The arrival of COVID-19 in early 2020 meant significant shifts in the lives of many people, with changes in work, school, lockdowns, mask mandates, and more. While the negative effects of the pandemic are felt by all, it appears that people are finding silver linings amidst the struggles brought about by the pandemic, with early analyses indicating that around three-quarters of respondents may want some aspects of pandemic life to continue.
For many, nationwide lockdowns have led to a newfound appreciation for time spent with those closest to them. Our data indicates that over one-third of respondents have been enjoying more time with their families. On top of that, over one-quarter reported enjoying walking more and saving some money. Being able to take life a little bit slower, cook more at home, and spend more time shopping online are positive changes that at least one-fifth of respondents want to continue pursuing after COVID-19 subsides. While all of these reflect changes in the daily activity of many respondents, some of the most remarkable changes to the average person’s day come through work and travel.
Before the pandemic, working from home was not common or feasible for much of the country.
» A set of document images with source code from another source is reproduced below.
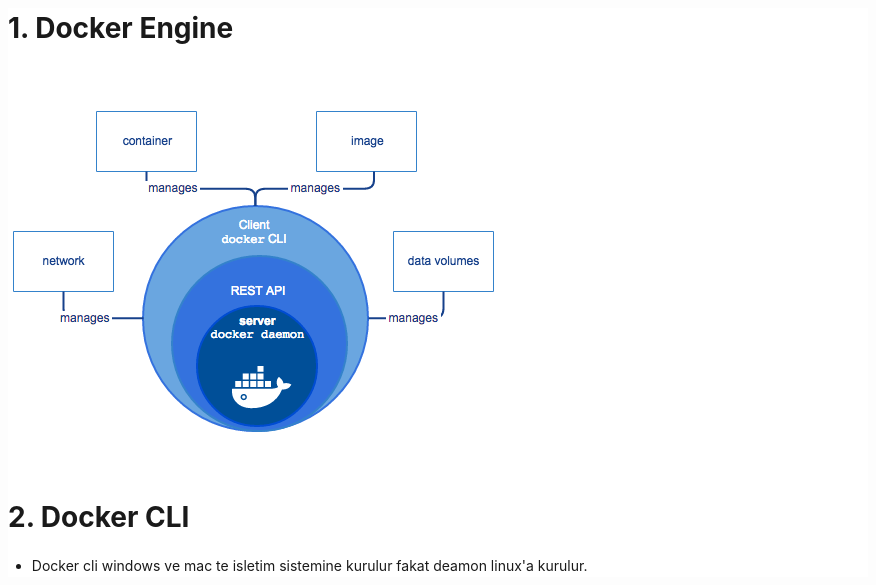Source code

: # 1. Docker Engine

![](doc/docker/engine.png)

# 2. Docker CLI

- Docker cli windows ve mac te isletim sistemine kurulur fakat deamon linux'a kurulur.

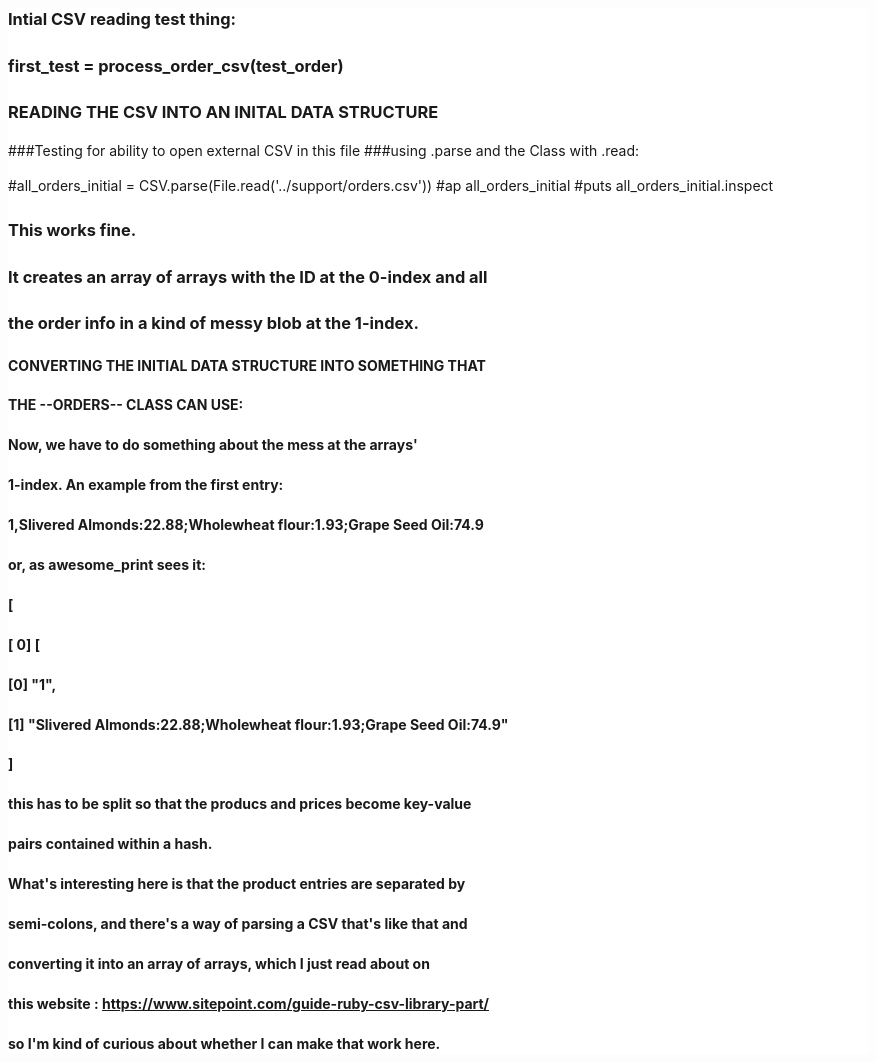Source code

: ### Intial CSV reading test thing:
### first_test = process_order_csv(test_order)

### READING THE CSV INTO AN INITAL DATA STRUCTURE


###Testing for ability to open external CSV in this file
###using .parse and the Class with .read:


#all_orders_initial = CSV.parse(File.read('../support/orders.csv'))
#ap all_orders_initial
#puts all_orders_initial.inspect


###  This works fine.
###  It creates an array of arrays with the ID at the 0-index and all
###  the order info in a kind of messy blob at the 1-index.

####  CONVERTING THE INITIAL DATA STRUCTURE INTO SOMETHING THAT
####  THE --ORDERS-- CLASS CAN USE:

####  Now, we have to do something about the mess at the arrays'
####  1-index.  An example from the first entry:
####  1,Slivered Almonds:22.88;Wholewheat flour:1.93;Grape Seed Oil:74.9
####  or, as awesome_print sees it:
####
####  [
####    [ 0] [
####        [0] "1",
####        [1] "Slivered Almonds:22.88;Wholewheat flour:1.93;Grape Seed Oil:74.9"
####    ]
####
####  this has to be split so that the producs and prices become key-value
####  pairs contained within a hash.

####  What's interesting here is that the product entries are separated by
####  semi-colons, and there's a way of parsing a CSV that's like that and
####  converting it into an array of arrays, which I just read about on
####  this website :  https://www.sitepoint.com/guide-ruby-csv-library-part/
####  so I'm kind of curious about whether I can make that work here.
However, in the wake of the pandemic, close to half of respondents cleared off their desks, put on their suits (from the waist up) and began to telecommute. They seemed to like it too, with the vast majority of our respondents to our survey choosing to work from home when given the option. In many cases, telecommuting was good for workers, with more than two-thirds of people reporting no change or a boost in productivity when working from home. As a result, working from home is expected remain prevalent even after the pandemic. Workers spending increased time in the home is likely to have an impact on the market for office space, the demand for office equipment, and trends in daily travel.
Despite lockdowns and encouragement to stay at home, people continued to travel, albeit in a new way, during the pandemic. Bicycling and walking have become increasingly popular modes of transport, while public transit and taxi services are expected to be used less frequently, even after the pandemic. This has major implications for transit agencies, which for years have been grappling with declining ridership, and now are experiencing an even sharper decrease in demand. Moreover, urban planners have to handle an unprecedented increase in demand for walkable and bikeable cities. Bike racks, bike lanes, and walking paths are going to have to become a top priority for city planning departments to cope with these changes.
All of these observed trends and projected changes come from the results of our ongoing COVID-19 survey that began in mid-April. This information is from a representative sample of 8,723 people across the United States. Each of our three planned waves of data collection will yield new findings, but it is already clear that people have been making the best of a challenging situation during the pandemic. They have been enjoying time with their families and taking time for hobbies and leisure they might not have otherwise. Workers are telecommuting at high rates, which may remain the case even after COVID-19 is long gone. Travelers are shifting the ways in which they get around, changing the landscape of city and transportation planning now and into the future. Even as COVID-19 becomes less of a threat, we are likely to feel the rippling effects of the pandemic for years to come.